Kiera Feldman, Los Angeles Times on

Published in Business News

As electricity bills rise with the temperature, some Southern California Edison customers are getting an extra jolt starting this month — and it's one they didn't see coming.

In April, Edison sent homeowners letters saying they were getting a new rate plan but their cost for electricity wouldn't change.

One Santa Monica household's notice, reviewed by The Times, showed the customer's old rate was $1,030 per year. The new rate? Also $1,030 per year, the letter said.

But then a second letter from Edison arrived in the mail at the end of July. The new rate, the customer was told, would actually be $1,723 per year — a 67% increase that works out to nearly $60 a month. The first mailing had showed "an inaccurate rate analysis," the new letter explained.

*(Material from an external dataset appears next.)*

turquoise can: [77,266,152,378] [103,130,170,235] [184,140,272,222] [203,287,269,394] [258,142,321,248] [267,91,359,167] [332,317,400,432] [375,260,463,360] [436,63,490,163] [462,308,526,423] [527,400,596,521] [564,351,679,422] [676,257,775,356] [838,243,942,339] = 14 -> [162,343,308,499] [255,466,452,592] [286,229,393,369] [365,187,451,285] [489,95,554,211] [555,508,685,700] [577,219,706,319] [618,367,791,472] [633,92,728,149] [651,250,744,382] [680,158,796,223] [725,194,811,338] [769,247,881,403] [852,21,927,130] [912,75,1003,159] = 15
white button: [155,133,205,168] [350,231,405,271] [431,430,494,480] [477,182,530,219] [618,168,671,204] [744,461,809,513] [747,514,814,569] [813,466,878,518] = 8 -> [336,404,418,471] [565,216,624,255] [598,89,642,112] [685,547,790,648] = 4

The Santa Monica homeowner, who didn't want to be identified out of privacy concerns, wasn't alone. The utility sent similar letters to 3,251 customers.

Although the notice seemed to blame bad math, Edison spokesperson Ron Gales had a different explanation. The "print agency erroneously double-printed" the old rates into the column that should have shown the new ones, Gales said.

 

For ratepayers who don't parse every mailing from their utility, the increase will come as an unpleasant surprise in bills this month, when a new "time-of-use" rate goes into effect. Under time-of-use rates, customers pay more for power during high-demand periods of the day.

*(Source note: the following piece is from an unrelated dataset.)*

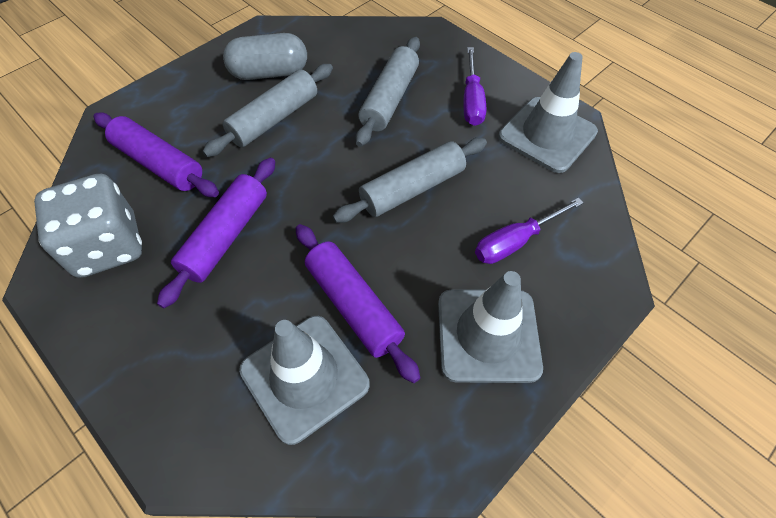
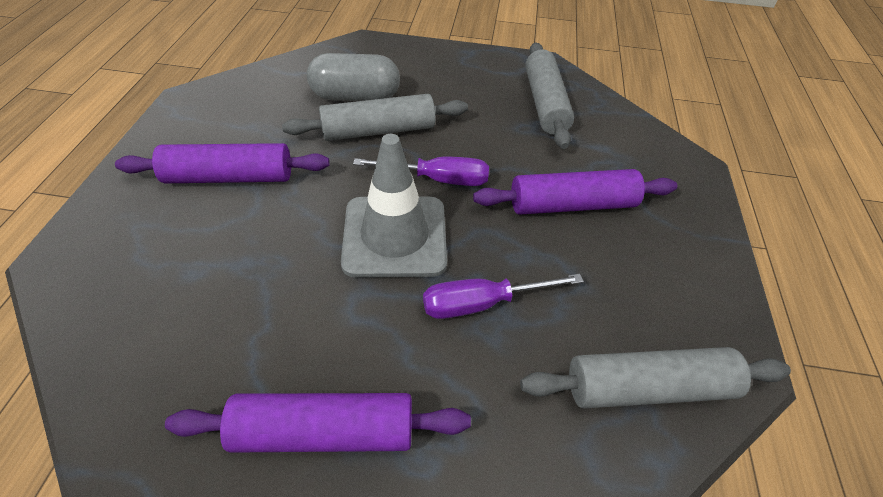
grey dice: [34,174,142,278] = 1 -> none = 0
grey traffic cone: [239,316,370,445] [438,271,543,383] [499,52,598,173] = 3 -> [341,134,447,278] = 1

Edison's handling of the rate snafu drew criticism from consumer advocates, who think the state's utilities need to do a better job communicating with customers how their energy bills rise if they don't change their behavior.

"It's a printing thing not a math thing? It's still their responsibility. That's a nonsense statement," said Mark Toney, executive director of the Utility Reform Network (TURN). "People have a right to be upset when they're told one thing and it turns out to be something else."

Gales said that Edison contacted all customers who'd switched to more expensive plans after the mailing — only 114 had made changes — and "added additional proofing steps with the print agency."